A DRAM error occurs when the DRAM exhibits abnormal behavior, resulting in one or more bits being read differently from their written values. Modern DRAM implementations utilize Error correction code (ECC) to safeguard against DRAM errors.

Memory Access and RAS: The figure below depicts the transmission process of x4 DRAM Double Data Rate 4 (DDR4) chips via DQs. Upon initiating a data request, 8 beats—each consisting of 72 bits (64 data bits and 8 ECC bits)—are transferred to the memory controller via DQ wires. By implementing contemporary ECC, the 72-bit data are distributed across 18 DRAM chips, enabling the memory controller to detect and correct errors, as shown in the figure below. Note that ECC checking bits' addresses are decoded to locate specific errors in DQs and beats. Subsequently, all logs, including error detection and correction, events, and memory specifications, are archived in the Baseboard Management Controller (BMC), as illustrated in the figure below. Utilizing memory failure prediction allows for the anticipation of failures and the activation of corresponding mitigation techniques based on specific use cases.

Our goal is to predict whether each DRAM will experience an Uncorrectable Error (UE) failure within the next \( k \) day. Thus, the problem is formulated as a binary classification problem.

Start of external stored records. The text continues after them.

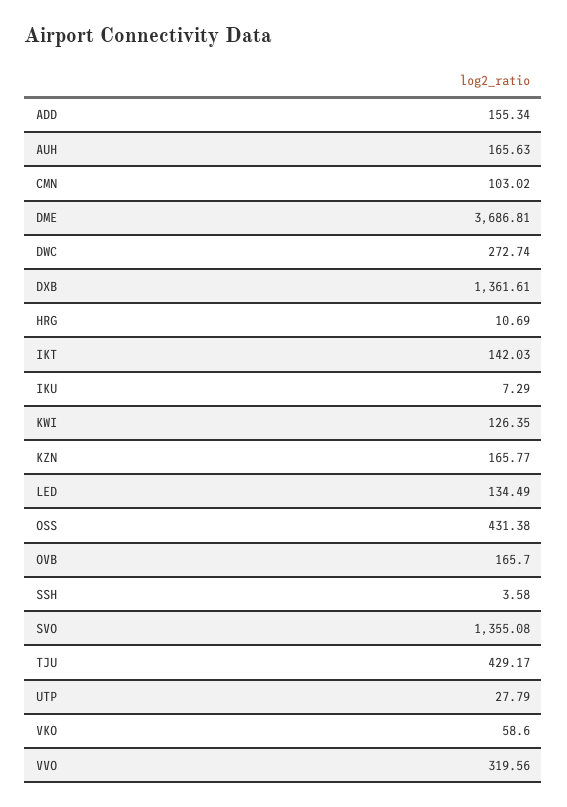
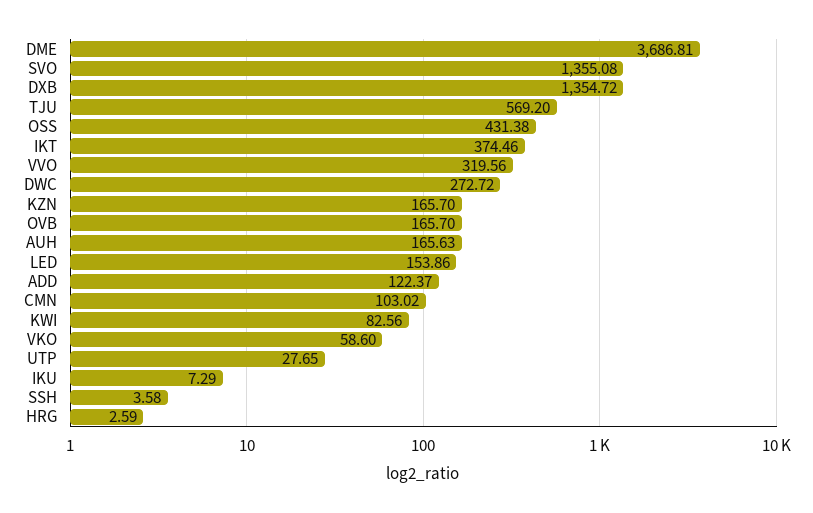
  {
-   "ADD": 155.34,
+   "ADD": 122.37,
    "AUH": 165.63,
    "CMN": 103.02,
    "DME": 3686.81,
-   "DWC": 272.74,
+   "DWC": 272.72,
-   "DXB": 1361.61,
+   "DXB": 1354.72,
-   "HRG": 10.69,
+   "HRG": 2.59,
-   "IKT": 142.03,
+   "IKT": 374.46,
    "IKU": 7.29,
-   "KWI": 126.35,
+   "KWI": 82.56,
-   "KZN": 165.77,
+   "KZN": 165.7,
-   "LED": 134.49,
+   "LED": 153.86,
    "OSS": 431.38,
    "OVB": 165.7,
    "SSH": 3.58,
    "SVO": 1355.08,
-   "TJU": 429.17,
+   "TJU": 569.2,
-   "UTP": 27.79,
+   "UTP": 27.65,
    "VKO": 58.6,
    "VVO": 319.56
  }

The evaluation protocol, as illustrated in the figure below, is designed based on production requirements. Specifically, at the current time \( t \), an algorithm observes historical data from an observation window \( \Delta t_d \) to predict failures within the prediction interval \([t + \Delta t_l, t + \Delta t_l + \Delta t_p]\). Here, \( \Delta t_l \) is the minimum time interval between the prediction (i.e., lead time) and the failure, and \( \Delta t_p \) denotes the prediction interval. For this competition, \( \Delta t_l \) is set to 15 minutes, and \( \Delta t_p \) is set to 7 days.

For evaluation, the lead prediction window is fixed to 15 minutes (\( \Delta t_l \)), and the prediction window is set to 7 days (\( \Delta t_p \)). However, participants are free to explore the observation window and labeling methods for training.

To evaluate the performance of participant solutions, we use the \( F1 \) score, which balances both precision and recall. The \( F1 \) score is calculated as: \[ F1 = 2 \cdot \frac{\text{Precision} \cdot \text{Recall}}{\text{Precision} + \text{Recall}} \]

Precision and Recall are defined as: \[ \text{Precision} = \frac{TP}{TP + FP} \] \[ \text{Recall} = \frac{TP}{TP + FN} \]

The terms used in the formulas are defined as follows:

• True Positive (TP): A correctly predicted failure within the prediction window \([t + \Delta t_l, t + \Delta t_l + \Delta t_p]\).
• False Positive (FP): An incorrect prediction of a failure.
• False Negative (FN): A failure without a prior alarm.
• True Negative (TN): No failures are predicted or occur.